Per Kirkeby is among the most internationally acclaimed and prolific Danish artists. His work is influenced by a background in arctic geology, along with an interest in both the natural and built environment. An early member of the ‘Eks-skolen’ (The Experimental Art School), his approach remained iconoclastic throughout his career. As he has mentioned, ‘The role of art is to accept that things break down. That is the only way to get something new to emerge’. Known for the variety of media in his practice, he fearlessly combined painting, sculpture, and printmaking using a multitude of techniques to explore the tensions between abstraction and representation.
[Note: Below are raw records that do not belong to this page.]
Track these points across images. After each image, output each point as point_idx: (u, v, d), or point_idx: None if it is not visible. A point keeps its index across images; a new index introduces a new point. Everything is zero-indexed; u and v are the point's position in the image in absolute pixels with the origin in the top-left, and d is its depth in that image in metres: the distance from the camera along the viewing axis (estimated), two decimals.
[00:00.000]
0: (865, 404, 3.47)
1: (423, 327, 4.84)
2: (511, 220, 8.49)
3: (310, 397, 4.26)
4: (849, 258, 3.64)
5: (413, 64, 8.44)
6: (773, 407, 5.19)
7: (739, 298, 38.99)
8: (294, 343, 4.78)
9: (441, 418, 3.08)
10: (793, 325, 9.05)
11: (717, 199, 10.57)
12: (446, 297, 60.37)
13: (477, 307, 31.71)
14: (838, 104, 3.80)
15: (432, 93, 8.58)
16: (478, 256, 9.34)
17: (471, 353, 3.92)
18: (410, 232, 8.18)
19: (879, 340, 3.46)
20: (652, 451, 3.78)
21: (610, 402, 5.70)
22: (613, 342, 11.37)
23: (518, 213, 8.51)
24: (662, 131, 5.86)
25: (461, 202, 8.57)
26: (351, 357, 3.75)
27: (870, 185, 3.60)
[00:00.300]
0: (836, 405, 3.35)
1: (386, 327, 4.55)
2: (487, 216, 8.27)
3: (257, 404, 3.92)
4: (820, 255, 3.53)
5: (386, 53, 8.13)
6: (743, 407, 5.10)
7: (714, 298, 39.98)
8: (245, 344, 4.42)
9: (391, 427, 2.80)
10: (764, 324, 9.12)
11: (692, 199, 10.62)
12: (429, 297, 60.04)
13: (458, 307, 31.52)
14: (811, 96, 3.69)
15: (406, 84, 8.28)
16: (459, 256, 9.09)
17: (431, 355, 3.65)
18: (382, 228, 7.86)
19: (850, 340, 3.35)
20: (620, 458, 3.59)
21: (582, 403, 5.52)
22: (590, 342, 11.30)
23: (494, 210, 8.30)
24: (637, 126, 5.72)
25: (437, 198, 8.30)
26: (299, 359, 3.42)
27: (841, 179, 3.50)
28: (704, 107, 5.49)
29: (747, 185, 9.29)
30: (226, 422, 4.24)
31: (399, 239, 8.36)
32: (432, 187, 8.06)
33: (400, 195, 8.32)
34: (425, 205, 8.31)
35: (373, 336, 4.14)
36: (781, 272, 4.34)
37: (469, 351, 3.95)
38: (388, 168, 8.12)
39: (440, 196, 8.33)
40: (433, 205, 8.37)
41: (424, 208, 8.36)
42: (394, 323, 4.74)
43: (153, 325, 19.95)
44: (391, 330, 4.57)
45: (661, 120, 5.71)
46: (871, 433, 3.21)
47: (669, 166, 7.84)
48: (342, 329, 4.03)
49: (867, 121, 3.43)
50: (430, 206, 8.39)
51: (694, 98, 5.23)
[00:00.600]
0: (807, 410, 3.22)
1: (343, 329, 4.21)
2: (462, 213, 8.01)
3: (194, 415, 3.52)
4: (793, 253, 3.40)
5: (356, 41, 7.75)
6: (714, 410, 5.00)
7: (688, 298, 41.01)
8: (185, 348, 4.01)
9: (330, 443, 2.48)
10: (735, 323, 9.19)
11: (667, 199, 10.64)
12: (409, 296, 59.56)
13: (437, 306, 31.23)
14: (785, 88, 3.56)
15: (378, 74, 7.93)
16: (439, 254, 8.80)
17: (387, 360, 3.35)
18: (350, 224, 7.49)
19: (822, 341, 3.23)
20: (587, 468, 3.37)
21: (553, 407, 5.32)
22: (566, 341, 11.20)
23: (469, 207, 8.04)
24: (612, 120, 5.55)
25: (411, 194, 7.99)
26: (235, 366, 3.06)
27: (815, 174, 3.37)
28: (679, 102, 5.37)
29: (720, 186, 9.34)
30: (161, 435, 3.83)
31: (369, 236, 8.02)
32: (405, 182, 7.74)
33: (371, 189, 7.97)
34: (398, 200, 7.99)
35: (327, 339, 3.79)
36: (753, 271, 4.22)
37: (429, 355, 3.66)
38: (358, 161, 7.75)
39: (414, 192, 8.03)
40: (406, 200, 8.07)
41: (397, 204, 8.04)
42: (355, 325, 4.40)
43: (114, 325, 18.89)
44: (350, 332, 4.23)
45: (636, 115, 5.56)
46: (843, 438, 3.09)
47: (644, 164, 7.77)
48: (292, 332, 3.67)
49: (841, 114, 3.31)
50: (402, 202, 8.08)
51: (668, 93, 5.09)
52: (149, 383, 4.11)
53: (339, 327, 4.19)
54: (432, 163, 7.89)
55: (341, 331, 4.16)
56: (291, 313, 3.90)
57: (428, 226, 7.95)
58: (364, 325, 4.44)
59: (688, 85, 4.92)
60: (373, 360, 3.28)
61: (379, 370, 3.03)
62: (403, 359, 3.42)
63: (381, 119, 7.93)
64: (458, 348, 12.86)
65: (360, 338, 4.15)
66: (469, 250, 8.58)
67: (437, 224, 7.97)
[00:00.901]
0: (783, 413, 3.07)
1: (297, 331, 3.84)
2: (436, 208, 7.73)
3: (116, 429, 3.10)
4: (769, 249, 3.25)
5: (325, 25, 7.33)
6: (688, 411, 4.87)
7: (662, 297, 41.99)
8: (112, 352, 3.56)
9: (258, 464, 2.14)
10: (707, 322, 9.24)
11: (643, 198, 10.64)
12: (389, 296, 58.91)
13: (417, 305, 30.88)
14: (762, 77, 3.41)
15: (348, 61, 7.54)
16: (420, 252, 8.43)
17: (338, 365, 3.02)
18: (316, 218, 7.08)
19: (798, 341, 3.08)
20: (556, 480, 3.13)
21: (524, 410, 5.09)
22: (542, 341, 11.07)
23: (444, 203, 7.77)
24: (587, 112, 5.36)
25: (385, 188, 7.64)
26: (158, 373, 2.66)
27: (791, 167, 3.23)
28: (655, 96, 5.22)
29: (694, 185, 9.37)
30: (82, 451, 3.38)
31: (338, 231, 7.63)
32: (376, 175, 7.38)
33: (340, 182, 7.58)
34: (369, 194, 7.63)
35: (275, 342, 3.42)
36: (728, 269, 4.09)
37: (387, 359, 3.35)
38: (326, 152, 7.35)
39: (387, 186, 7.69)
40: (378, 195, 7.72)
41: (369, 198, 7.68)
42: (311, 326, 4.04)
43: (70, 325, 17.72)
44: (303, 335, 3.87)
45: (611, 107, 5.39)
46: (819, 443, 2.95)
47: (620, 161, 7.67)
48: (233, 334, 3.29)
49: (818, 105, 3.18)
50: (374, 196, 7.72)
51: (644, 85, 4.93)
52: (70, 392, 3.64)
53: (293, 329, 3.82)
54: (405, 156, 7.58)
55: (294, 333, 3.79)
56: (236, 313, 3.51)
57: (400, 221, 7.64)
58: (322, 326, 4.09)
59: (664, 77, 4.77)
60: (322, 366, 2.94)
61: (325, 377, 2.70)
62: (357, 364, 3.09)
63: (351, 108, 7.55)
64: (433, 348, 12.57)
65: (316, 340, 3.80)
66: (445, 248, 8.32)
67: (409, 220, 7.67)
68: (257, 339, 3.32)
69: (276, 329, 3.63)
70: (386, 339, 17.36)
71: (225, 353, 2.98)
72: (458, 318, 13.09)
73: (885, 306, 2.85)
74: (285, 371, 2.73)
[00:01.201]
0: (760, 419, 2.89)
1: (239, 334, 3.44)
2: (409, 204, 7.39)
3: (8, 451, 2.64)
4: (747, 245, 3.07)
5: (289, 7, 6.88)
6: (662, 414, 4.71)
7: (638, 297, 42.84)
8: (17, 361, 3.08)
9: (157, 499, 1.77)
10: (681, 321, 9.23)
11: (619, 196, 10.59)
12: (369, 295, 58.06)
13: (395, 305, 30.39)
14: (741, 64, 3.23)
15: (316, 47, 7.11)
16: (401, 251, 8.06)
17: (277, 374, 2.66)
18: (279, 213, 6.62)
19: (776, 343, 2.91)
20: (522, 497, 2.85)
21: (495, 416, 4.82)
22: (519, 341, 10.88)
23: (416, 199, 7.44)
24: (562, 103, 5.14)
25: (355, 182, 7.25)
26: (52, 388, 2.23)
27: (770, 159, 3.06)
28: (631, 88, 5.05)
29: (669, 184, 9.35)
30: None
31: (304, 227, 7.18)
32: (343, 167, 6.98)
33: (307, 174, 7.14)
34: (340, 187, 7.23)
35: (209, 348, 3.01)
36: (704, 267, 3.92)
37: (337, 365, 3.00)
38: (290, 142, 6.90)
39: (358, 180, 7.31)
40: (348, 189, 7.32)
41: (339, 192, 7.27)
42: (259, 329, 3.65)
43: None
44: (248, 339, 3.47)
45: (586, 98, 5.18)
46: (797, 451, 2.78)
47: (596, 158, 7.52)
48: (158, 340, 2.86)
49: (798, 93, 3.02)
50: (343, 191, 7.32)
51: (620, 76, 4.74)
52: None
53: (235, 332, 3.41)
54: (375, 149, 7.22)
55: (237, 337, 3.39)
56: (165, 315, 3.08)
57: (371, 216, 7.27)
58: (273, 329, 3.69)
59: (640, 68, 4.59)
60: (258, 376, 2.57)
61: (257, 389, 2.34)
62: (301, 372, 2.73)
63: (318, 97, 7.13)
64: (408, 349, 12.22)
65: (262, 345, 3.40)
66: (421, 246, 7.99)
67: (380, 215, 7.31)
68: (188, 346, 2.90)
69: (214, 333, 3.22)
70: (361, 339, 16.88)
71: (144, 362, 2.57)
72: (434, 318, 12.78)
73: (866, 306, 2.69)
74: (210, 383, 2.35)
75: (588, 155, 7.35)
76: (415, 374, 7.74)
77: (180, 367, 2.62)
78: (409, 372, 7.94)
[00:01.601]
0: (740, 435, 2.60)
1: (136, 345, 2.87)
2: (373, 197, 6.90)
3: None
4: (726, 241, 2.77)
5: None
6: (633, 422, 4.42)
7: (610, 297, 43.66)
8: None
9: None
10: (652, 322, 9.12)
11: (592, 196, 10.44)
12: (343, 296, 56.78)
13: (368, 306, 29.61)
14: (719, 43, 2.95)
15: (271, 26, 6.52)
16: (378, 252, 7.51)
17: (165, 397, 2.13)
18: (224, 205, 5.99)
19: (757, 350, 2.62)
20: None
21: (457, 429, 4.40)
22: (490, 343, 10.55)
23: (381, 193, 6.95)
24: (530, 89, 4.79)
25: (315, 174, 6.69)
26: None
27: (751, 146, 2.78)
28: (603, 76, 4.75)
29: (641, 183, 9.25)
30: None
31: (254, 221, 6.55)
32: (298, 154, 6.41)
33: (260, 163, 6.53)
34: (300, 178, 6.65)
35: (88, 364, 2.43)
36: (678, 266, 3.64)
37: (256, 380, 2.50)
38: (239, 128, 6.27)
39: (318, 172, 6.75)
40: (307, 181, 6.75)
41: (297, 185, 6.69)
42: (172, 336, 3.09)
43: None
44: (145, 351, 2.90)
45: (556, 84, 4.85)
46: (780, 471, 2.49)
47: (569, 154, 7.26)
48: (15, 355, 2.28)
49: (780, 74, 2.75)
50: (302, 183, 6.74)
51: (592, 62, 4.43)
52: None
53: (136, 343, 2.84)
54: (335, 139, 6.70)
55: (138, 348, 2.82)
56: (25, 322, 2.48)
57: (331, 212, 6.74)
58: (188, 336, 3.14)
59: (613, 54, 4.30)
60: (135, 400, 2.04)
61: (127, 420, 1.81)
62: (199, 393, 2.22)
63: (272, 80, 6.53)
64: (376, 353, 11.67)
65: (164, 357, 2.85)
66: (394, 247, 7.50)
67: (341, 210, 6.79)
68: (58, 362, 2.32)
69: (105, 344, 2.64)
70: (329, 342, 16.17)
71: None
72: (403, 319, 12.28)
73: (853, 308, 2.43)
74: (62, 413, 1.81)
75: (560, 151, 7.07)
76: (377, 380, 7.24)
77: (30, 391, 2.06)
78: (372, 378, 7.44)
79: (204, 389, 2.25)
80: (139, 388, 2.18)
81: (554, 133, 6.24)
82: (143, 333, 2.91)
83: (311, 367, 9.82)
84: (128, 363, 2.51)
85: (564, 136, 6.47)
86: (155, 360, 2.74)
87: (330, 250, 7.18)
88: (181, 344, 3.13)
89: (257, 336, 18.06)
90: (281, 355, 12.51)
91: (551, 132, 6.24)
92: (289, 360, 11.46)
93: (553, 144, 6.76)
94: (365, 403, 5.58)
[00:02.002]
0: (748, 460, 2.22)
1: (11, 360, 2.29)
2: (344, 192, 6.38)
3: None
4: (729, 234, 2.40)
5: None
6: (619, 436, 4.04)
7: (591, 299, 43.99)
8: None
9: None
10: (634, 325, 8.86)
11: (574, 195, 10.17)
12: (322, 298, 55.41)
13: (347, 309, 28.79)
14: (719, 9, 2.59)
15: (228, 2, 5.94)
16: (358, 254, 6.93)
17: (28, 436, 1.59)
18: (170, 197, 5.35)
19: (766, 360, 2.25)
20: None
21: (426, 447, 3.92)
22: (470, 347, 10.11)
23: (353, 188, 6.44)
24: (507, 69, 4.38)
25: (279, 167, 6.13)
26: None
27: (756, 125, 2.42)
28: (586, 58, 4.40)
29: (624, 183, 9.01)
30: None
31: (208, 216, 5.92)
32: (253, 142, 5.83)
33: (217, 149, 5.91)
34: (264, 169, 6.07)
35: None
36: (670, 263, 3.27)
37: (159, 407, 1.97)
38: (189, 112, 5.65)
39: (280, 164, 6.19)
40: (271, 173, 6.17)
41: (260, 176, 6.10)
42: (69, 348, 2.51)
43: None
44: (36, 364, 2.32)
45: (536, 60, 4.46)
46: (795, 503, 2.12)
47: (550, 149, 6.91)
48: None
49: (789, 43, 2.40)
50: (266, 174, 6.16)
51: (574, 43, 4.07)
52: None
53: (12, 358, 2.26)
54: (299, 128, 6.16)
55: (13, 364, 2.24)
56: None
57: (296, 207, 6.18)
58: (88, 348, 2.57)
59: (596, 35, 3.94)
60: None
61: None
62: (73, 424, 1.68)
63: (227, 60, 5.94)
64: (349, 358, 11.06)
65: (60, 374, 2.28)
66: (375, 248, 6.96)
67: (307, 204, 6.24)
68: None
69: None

Recurring motifs of architecture, structures, rocks, figures, flora and fauna appear within a wide-ranging palette of radiant to earthy colours and deep inky blacks.
Per Bak Jensen
Per Bak Jensen is recognised as a forerunner in the Scandinavian milieu of contemporary art photography. He focuses on the harmony and tension that arises between nature, landscape, and the built environment, as well as a personal response to his surroundings that touches on memoir. Spanning both black-and-white and colour photography, at times Bak Jensen’s straightforward images verge on abstraction, capturing not only, as he has said, ‘the being of places’, but how they are visualised through the frame of the lens. Marc-Christoph Wagner of Louisiana Museum of Modern Art writes, ‘If you asked him, he would say that the subjects speak to him because there is more there, soul or spirit. He would indicate that the metaphysics he explores in his pictures goes beyond the instantly accessible or present.
Jonathan Meese, widely recognised as a visual provocateur, takes gestural abstraction to another level through his intense engagement with materials. His paintings, drawings, sculptures, videos, and immersive installations are charged with a riotous palette of colour, unconstrained mark-making and haphazardly assembled kitsch objects—appearing at once fierce and spontaneous. Paint is squeezed thickly from the tube or splattered and dripped, crayon and ink pen are scribbled, objects are scattered. The faces and creatures that feature in his work are based on personas, both fantastical and historical, as well as on self-portraits or himself in disguise. Writing and text in his work make references to literature, films, and ideologies. Titles in German, urgently written in capital letters, address the viewer with declarative and passionate statements, often about art, artists, or the depicted imagery.